Transcribed page contents:
▬▬▬▬▬▬

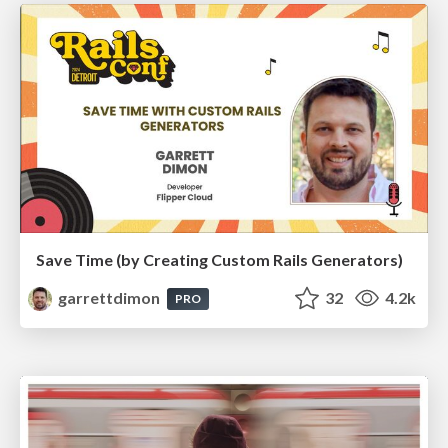
Save Time (by Creating Custom Rails Generators)
garrettdimon
32
4.2k
PRO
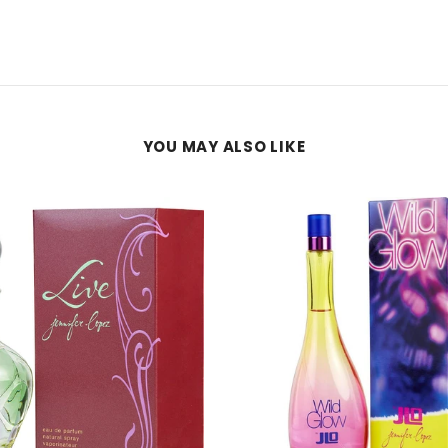
YOU MAY ALSO LIKE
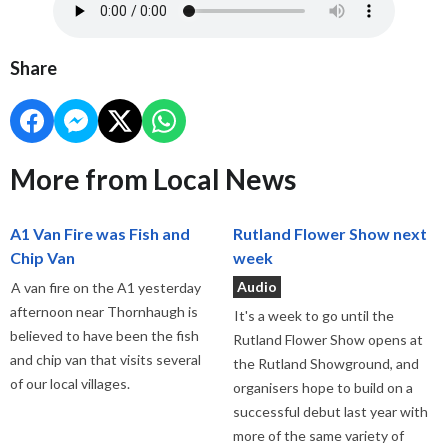
Share
More from Local News
A1 Van Fire was Fish and
Rutland Flower Show next
Chip Van
week
Audio
A van fire on the A1 yesterday
afternoon near Thornhaugh is
It's a week to go until the
believed to have been the fish
Rutland Flower Show opens at
and chip van that visits several
the Rutland Showground, and
of our local villages.
organisers hope to build on a
successful debut last year with
more of the same variety of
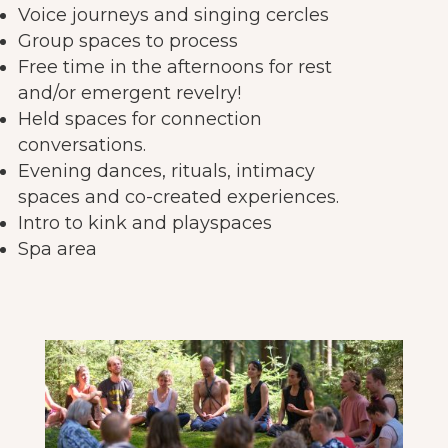
Voice journeys and singing cercles
Group spaces to process
Free time in the afternoons for rest
and/or emergent revelry!
Held spaces for connection
conversations.
Evening dances, rituals, intimacy
spaces and co-created experiences.
Intro to kink and playspaces
Spa area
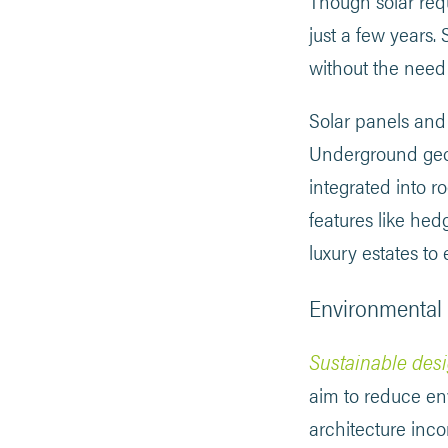
Though solar requi
just a few years
without the need t
Solar panels and
Underground geoth
integrated into r
features like he
luxury estates to
Environmental 
Sustainable desi
aim to reduce en
architecture inco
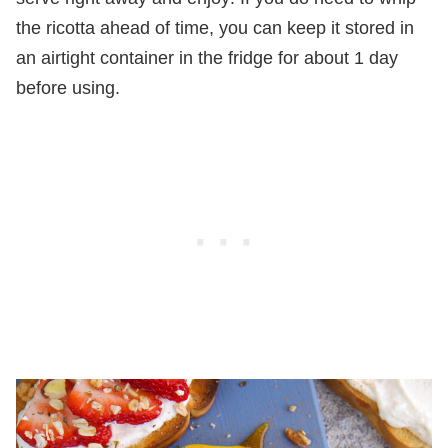
the ricotta ahead of time, you can keep it stored in
an airtight container in the fridge for about 1 day
before using.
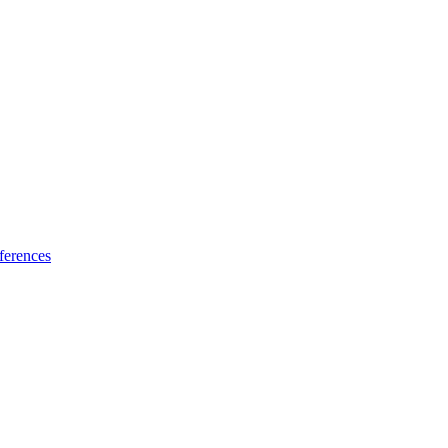
ferences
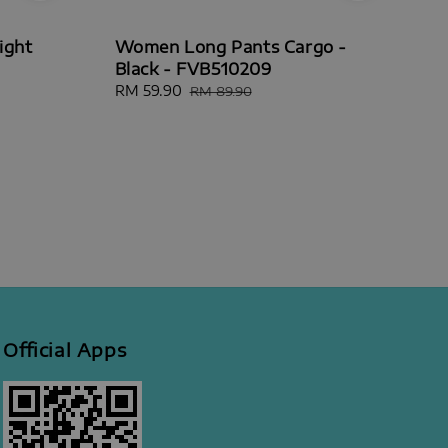
ight
Women Long Pants Cargo -
Black - FVB510209
Sale
RM 59.90
Regular
RM 89.90
price
price
Official Apps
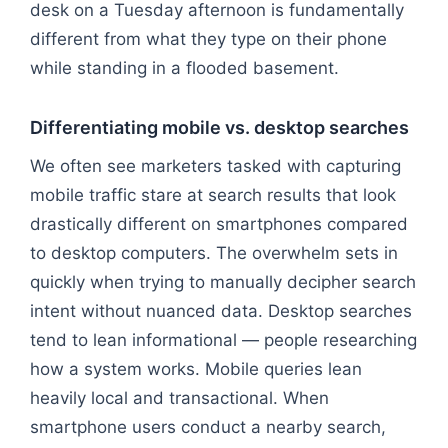
desk on a Tuesday afternoon is fundamentally
different from what they type on their phone
while standing in a flooded basement.
Differentiating mobile vs. desktop searches
We often see marketers tasked with capturing
mobile traffic stare at search results that look
drastically different on smartphones compared
to desktop computers. The overwhelm sets in
quickly when trying to manually decipher search
intent without nuanced data. Desktop searches
tend to lean informational — people researching
how a system works. Mobile queries lean
heavily local and transactional. When
smartphone users conduct a nearby search,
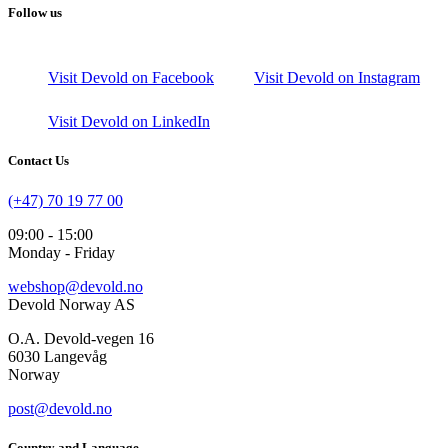
Follow us
Visit Devold on Facebook
Visit Devold on Instagram
Visit Devold on LinkedIn
Contact Us
(+47) 70 19 77 00
09:00 - 15:00
Monday - Friday
webshop@devold.no
Devold Norway AS
O.A. Devold-vegen 16
6030 Langevåg
Norway
post@devold.no
Country and Language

▬▬▬▬▬▬

Task objective: All of the records must come back exactly as they stand, minus every picture.

Finished task:
Save Time (by Creating Custom Rails Generators)
garrettdimon
32
4.2k
PRO
YOU MAY ALSO LIKE
Share
More from Local News
A1 Van Fire was Fish and
Rutland Flower Show next
Chip Van
week
Audio
A van fire on the A1 yesterday
afternoon near Thornhaugh is
It's a week to go until the
believed to have been the fish
Rutland Flower Show opens at
and chip van that visits several
the Rutland Showground, and
of our local villages.
organisers hope to build on a
successful debut last year with
more of the same variety of
Voice journeys and singing cercles
Group spaces to process
Free time in the afternoons for rest
and/or emergent revelry!
Held spaces for connection
conversations.
Evening dances, rituals, intimacy
spaces and co-created experiences.
Intro to kink and playspaces
Spa area
Though solar requi
just a few years
without the need t
Solar panels and
Underground geoth
integrated into r
features like he
luxury estates to
Environmental 
Sustainable desi
aim to reduce en
architecture inco
the ricotta ahead of time, you can keep it stored in
an airtight container in the fridge for about 1 day
before using.
ferences
ight
Women Long Pants Cargo -
Black - FVB510209
Sale
RM 59.90
Regular
RM 89.90
price
price
Official Apps
desk on a Tuesday afternoon is fundamentally
different from what they type on their phone
while standing in a flooded basement.
Differentiating mobile vs. desktop searches
We often see marketers tasked with capturing
mobile traffic stare at search results that look
drastically different on smartphones compared
to desktop computers. The overwhelm sets in
quickly when trying to manually decipher search
intent without nuanced data. Desktop searches
tend to lean informational — people researching
how a system works. Mobile queries lean
heavily local and transactional. When
smartphone users conduct a nearby search,
Follow us
Visit Devold on Facebook
Visit Devold on Instagram
Visit Devold on LinkedIn
Contact Us
(+47) 70 19 77 00
09:00 - 15:00
Monday - Friday
webshop@devold.no
Devold Norway AS
O.A. Devold-vegen 16
6030 Langevåg
Norway
post@devold.no
Country and Language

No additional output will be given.